### What the task requires
Below are the records; copy exactly the stretch from the line containing "thumb cmc: (220, 199)" through the line containing "wrist: (243, 175)", both ends included, and nothing else.

*** The records

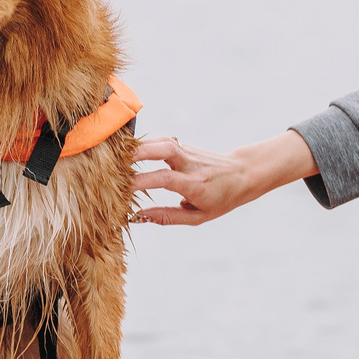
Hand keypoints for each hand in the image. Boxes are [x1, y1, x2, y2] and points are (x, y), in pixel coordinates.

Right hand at [131, 130, 316, 226]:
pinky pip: (162, 141)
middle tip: (115, 163)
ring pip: (162, 142)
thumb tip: (138, 216)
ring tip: (117, 157)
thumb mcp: (198, 217)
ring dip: (139, 147)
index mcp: (195, 184)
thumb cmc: (220, 199)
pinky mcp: (185, 145)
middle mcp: (191, 164)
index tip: (123, 190)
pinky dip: (145, 144)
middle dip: (138, 153)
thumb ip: (167, 216)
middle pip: (164, 150)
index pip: (165, 179)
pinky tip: (130, 152)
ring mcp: (188, 151)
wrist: (243, 175)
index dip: (142, 182)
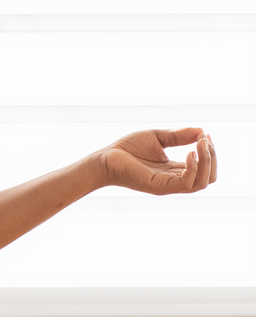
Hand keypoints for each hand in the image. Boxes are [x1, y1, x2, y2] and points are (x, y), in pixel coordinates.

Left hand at [97, 128, 216, 194]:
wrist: (104, 158)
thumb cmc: (127, 149)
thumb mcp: (157, 137)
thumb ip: (179, 136)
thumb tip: (202, 130)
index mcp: (175, 170)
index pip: (204, 168)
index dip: (210, 152)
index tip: (205, 135)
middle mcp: (174, 180)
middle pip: (209, 177)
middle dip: (212, 157)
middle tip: (205, 139)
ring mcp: (168, 185)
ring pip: (202, 182)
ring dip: (207, 162)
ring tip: (200, 144)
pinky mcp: (159, 187)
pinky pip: (186, 183)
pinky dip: (194, 168)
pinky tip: (190, 153)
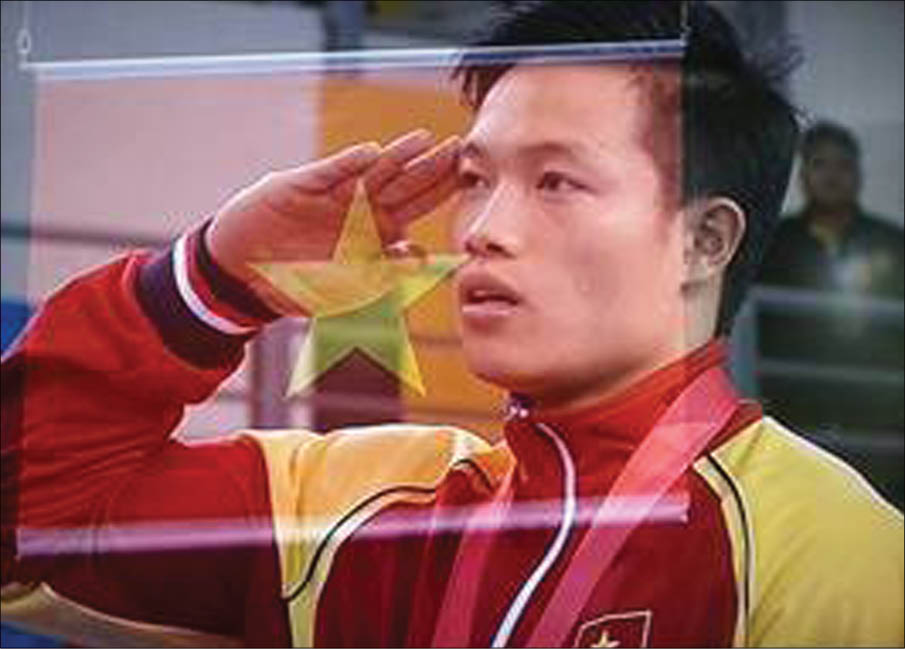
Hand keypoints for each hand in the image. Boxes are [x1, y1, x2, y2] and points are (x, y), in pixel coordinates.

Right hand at [207, 129, 460, 313]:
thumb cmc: (298, 283)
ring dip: (398, 157)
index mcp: (378, 231)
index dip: (443, 191)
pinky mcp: (302, 186)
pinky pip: (329, 173)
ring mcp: (334, 195)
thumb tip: (418, 256)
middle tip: (461, 148)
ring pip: (372, 173)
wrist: (245, 273)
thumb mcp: (345, 288)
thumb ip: (383, 274)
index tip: (470, 181)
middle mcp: (361, 208)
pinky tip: (370, 154)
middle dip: (433, 167)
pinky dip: (348, 164)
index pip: (419, 206)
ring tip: (425, 140)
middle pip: (404, 184)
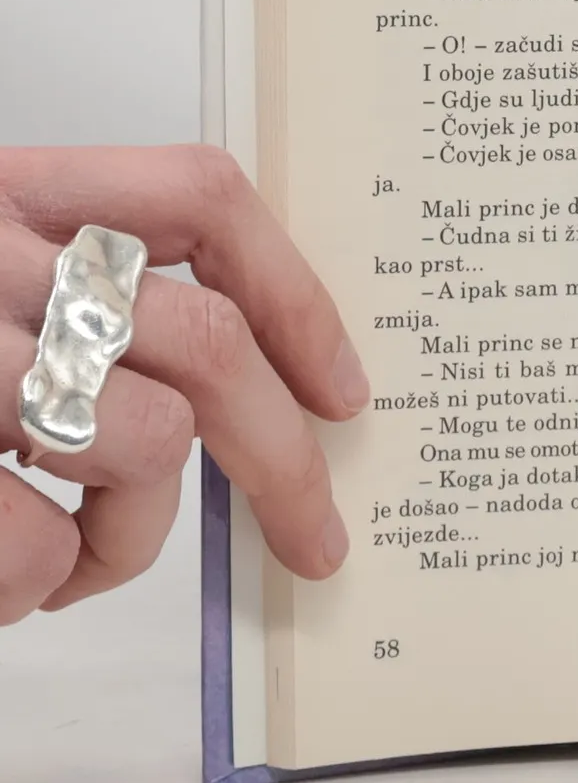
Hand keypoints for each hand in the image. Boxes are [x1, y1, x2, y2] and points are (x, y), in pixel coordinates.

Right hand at [0, 147, 364, 621]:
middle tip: (313, 536)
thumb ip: (74, 307)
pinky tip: (5, 586)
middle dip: (284, 460)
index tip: (340, 388)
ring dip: (133, 534)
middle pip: (205, 338)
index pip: (197, 196)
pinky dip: (41, 583)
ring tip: (72, 562)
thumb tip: (244, 401)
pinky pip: (39, 534)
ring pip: (147, 437)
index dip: (295, 292)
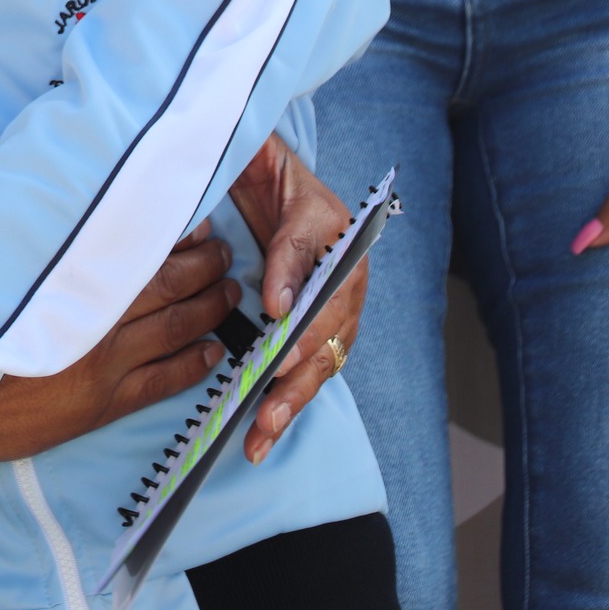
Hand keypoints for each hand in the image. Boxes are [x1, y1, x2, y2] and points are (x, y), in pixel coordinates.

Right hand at [0, 223, 236, 470]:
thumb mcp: (3, 288)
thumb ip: (46, 263)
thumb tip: (81, 232)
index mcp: (71, 291)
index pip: (139, 257)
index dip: (176, 241)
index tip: (198, 227)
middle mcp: (95, 325)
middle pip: (168, 290)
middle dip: (205, 270)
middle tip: (225, 255)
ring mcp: (104, 368)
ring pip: (175, 331)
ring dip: (210, 311)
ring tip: (230, 295)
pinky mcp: (105, 405)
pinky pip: (164, 382)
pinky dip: (194, 365)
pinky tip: (214, 353)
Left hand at [227, 135, 367, 462]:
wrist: (271, 170)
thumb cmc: (282, 181)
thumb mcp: (291, 202)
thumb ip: (288, 250)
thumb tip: (280, 304)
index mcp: (348, 262)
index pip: (330, 308)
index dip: (305, 337)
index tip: (279, 361)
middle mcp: (344, 293)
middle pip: (324, 349)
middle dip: (294, 389)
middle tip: (265, 419)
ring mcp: (328, 313)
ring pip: (313, 367)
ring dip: (287, 404)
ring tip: (260, 439)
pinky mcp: (307, 325)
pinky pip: (300, 366)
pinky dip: (282, 396)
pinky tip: (262, 425)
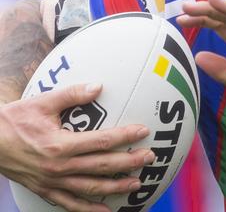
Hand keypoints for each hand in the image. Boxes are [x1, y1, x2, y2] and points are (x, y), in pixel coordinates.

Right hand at [0, 83, 153, 211]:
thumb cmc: (15, 119)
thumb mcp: (43, 102)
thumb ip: (73, 94)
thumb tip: (99, 86)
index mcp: (60, 145)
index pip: (102, 141)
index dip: (125, 136)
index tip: (143, 131)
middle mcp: (59, 167)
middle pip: (102, 166)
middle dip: (129, 162)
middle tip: (150, 157)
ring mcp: (52, 182)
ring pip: (90, 188)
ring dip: (116, 187)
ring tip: (137, 184)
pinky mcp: (45, 190)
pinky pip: (69, 205)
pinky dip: (88, 210)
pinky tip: (106, 211)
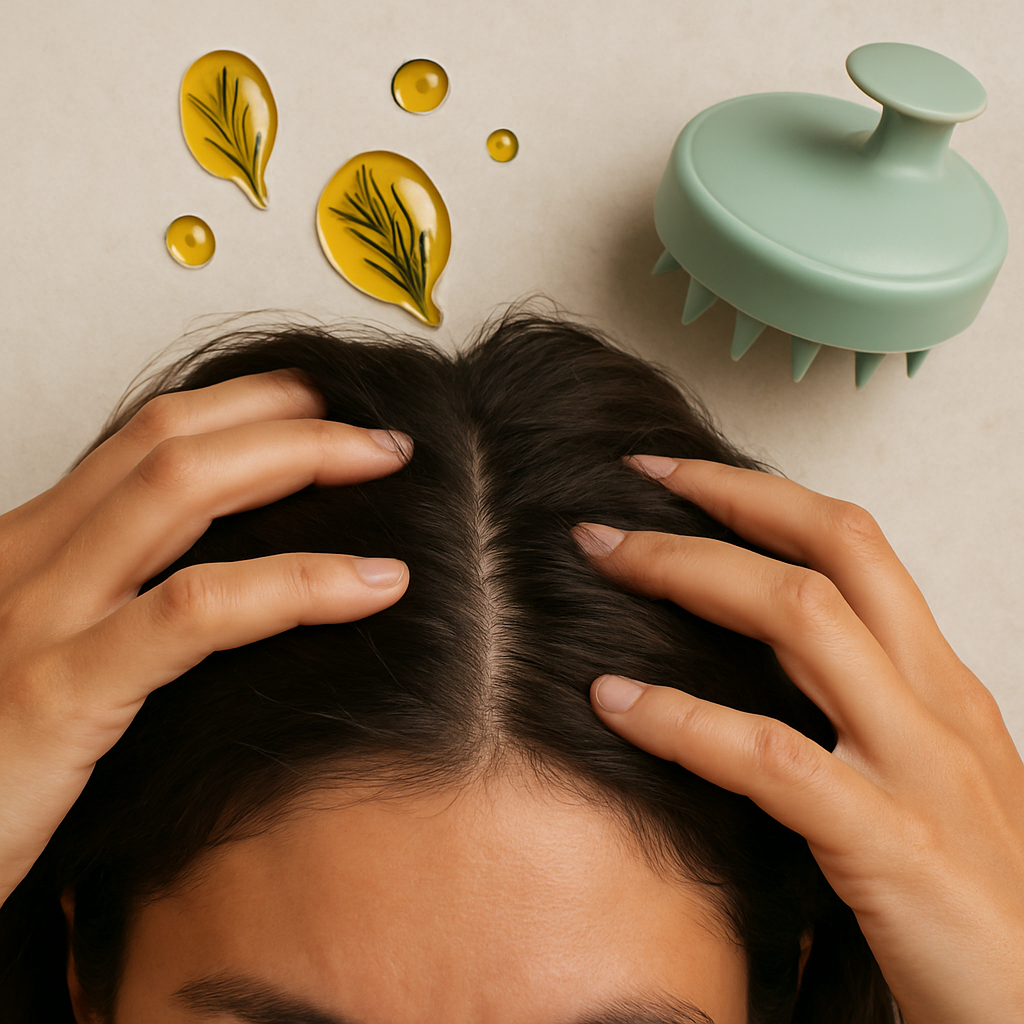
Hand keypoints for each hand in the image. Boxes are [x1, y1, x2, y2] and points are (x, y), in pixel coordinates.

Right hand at [0, 371, 411, 904]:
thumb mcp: (52, 662)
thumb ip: (118, 613)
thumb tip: (231, 585)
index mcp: (31, 549)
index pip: (143, 439)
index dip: (242, 406)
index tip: (322, 406)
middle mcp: (28, 560)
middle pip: (171, 442)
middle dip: (287, 417)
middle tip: (378, 430)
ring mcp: (41, 619)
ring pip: (181, 491)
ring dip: (300, 460)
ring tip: (387, 465)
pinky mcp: (60, 692)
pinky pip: (196, 611)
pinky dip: (298, 583)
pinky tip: (373, 585)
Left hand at [573, 456, 1023, 1023]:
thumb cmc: (965, 904)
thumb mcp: (917, 781)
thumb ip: (850, 718)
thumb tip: (747, 670)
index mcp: (940, 686)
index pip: (854, 545)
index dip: (761, 496)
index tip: (673, 477)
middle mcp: (938, 706)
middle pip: (832, 552)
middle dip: (720, 506)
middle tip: (622, 492)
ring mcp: (922, 770)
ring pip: (803, 621)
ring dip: (689, 574)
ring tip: (602, 559)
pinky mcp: (897, 848)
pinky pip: (772, 759)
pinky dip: (683, 720)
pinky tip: (613, 700)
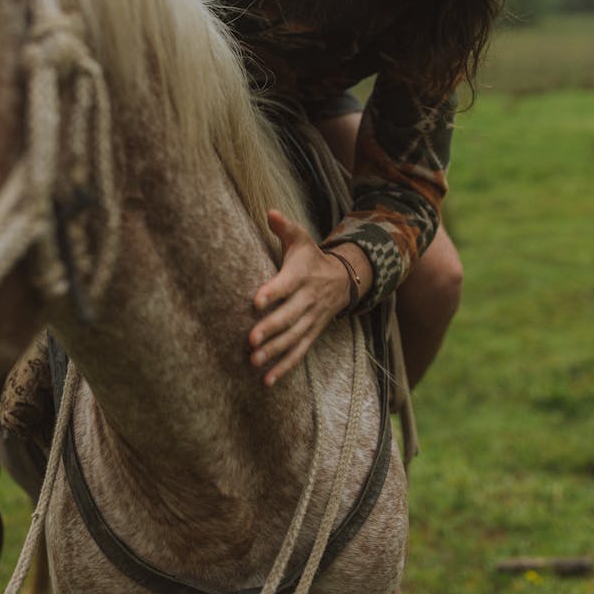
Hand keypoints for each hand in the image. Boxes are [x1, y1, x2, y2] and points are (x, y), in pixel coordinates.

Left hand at [249, 209, 363, 386]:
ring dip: (275, 352)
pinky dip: (285, 368)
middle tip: (250, 340)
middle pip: (289, 317)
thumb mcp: (301, 239)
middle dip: (271, 329)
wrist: (343, 279)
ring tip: (254, 362)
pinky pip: (299, 353)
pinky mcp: (311, 334)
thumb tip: (270, 212)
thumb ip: (284, 227)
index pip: (286, 284)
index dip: (272, 292)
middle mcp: (308, 300)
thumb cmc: (310, 258)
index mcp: (301, 276)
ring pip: (293, 338)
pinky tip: (267, 382)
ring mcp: (311, 320)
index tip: (255, 300)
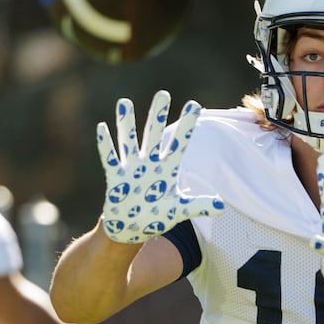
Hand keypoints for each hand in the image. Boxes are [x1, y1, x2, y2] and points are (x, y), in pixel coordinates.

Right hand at [97, 90, 223, 242]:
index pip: (179, 142)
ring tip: (124, 102)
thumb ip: (197, 205)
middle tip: (162, 94)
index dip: (186, 124)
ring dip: (126, 123)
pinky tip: (102, 127)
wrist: (132, 229)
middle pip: (154, 134)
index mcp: (167, 169)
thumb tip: (221, 206)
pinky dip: (105, 144)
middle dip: (157, 115)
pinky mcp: (115, 177)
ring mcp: (131, 168)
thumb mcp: (178, 211)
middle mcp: (149, 163)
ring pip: (129, 141)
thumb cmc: (156, 218)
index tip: (194, 104)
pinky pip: (109, 157)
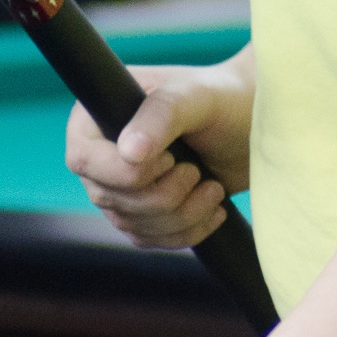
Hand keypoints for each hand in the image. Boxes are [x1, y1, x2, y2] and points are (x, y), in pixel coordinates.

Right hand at [65, 54, 253, 249]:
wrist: (251, 125)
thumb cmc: (223, 98)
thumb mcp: (196, 97)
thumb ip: (163, 115)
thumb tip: (128, 152)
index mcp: (99, 112)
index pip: (85, 159)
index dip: (127, 172)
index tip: (172, 159)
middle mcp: (101, 150)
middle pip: (109, 198)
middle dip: (164, 195)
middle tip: (196, 172)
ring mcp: (118, 185)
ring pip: (131, 224)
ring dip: (181, 215)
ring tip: (212, 188)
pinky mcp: (141, 211)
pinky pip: (149, 239)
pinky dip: (186, 231)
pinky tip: (213, 208)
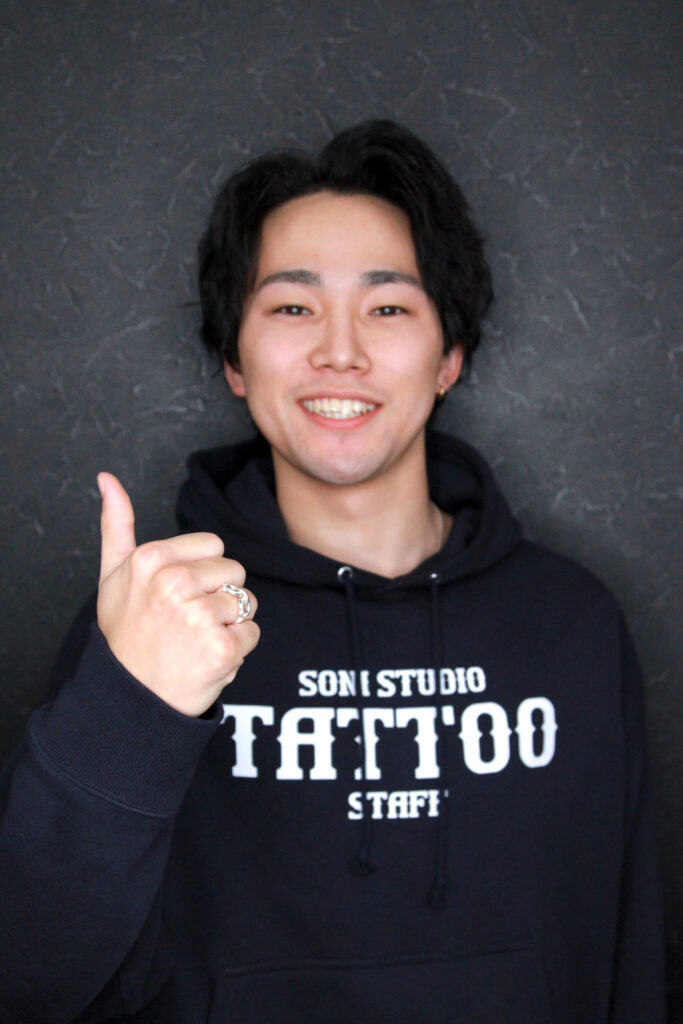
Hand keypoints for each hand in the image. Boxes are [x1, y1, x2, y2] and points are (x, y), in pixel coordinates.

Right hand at [96, 473, 258, 716]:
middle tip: (185, 623)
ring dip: (229, 624)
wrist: (129, 699)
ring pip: (246, 602)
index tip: (177, 596)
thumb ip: (116, 525)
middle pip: (234, 571)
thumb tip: (107, 479)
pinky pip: (253, 633)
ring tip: (195, 641)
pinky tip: (206, 659)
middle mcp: (174, 583)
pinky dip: (237, 650)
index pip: (214, 546)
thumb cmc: (124, 636)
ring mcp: (198, 615)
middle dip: (218, 596)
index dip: (201, 573)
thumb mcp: (112, 576)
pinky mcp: (221, 647)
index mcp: (151, 559)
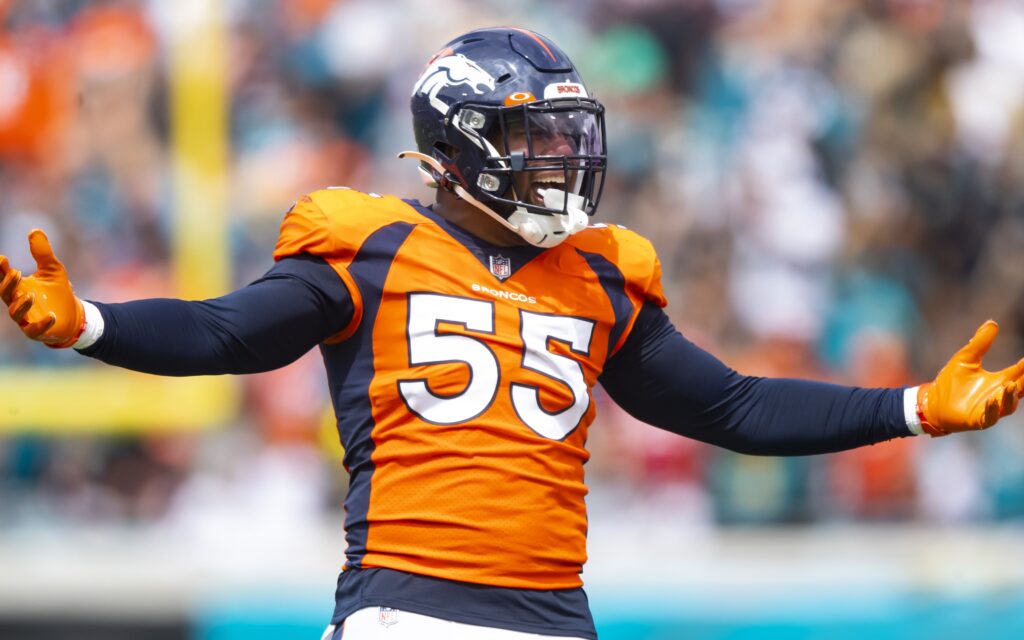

******

### Exercise response
thumb cmc: (220, 199)
pinky mcp: (185, 145)
middle mcp: (191, 164)
index tip: (123, 190)
pinky dip: (145, 144)
middle dip: (138, 153)
thumb ip: (167, 216)
middle pip: (164, 150)
index pip: (165, 179)
pinky tip: (130, 152)
ring mcp: (188, 151)
wrist: (243, 175)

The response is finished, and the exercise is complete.